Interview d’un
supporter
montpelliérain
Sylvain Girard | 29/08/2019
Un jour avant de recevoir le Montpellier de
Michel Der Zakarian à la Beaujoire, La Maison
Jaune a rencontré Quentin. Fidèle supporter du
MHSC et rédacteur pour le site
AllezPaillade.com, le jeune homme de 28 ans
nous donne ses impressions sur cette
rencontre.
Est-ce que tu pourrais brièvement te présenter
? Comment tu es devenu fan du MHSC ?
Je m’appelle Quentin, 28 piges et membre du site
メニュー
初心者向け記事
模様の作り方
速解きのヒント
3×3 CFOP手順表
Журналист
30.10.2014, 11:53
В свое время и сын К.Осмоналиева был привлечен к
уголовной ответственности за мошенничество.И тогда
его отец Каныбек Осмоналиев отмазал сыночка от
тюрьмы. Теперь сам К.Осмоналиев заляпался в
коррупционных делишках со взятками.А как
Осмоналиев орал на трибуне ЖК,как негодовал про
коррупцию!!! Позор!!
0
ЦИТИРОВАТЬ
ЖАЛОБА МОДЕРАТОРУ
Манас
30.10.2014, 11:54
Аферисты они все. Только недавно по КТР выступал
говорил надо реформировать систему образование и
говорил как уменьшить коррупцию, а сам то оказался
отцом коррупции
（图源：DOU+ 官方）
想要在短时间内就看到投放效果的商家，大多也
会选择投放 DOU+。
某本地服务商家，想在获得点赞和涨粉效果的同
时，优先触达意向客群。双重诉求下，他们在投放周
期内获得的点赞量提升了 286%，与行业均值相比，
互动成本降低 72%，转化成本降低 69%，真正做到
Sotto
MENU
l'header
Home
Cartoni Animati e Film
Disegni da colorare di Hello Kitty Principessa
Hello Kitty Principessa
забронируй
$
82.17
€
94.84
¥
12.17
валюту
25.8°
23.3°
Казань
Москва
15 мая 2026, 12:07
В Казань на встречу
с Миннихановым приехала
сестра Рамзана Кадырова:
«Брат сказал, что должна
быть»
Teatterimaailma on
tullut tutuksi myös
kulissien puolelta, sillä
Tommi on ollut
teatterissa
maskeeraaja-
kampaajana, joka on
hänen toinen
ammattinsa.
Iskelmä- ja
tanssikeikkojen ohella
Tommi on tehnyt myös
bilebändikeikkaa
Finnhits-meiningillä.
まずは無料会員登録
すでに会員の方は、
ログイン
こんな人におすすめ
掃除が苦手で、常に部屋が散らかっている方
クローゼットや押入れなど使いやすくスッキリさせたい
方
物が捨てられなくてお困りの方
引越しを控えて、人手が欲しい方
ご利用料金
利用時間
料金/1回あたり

■ **TASK PROMPT**:
Across the entries above, work out how many lines include the string "supporter", and report only that figure.

■ **EXERCISE RESPONSE**:
2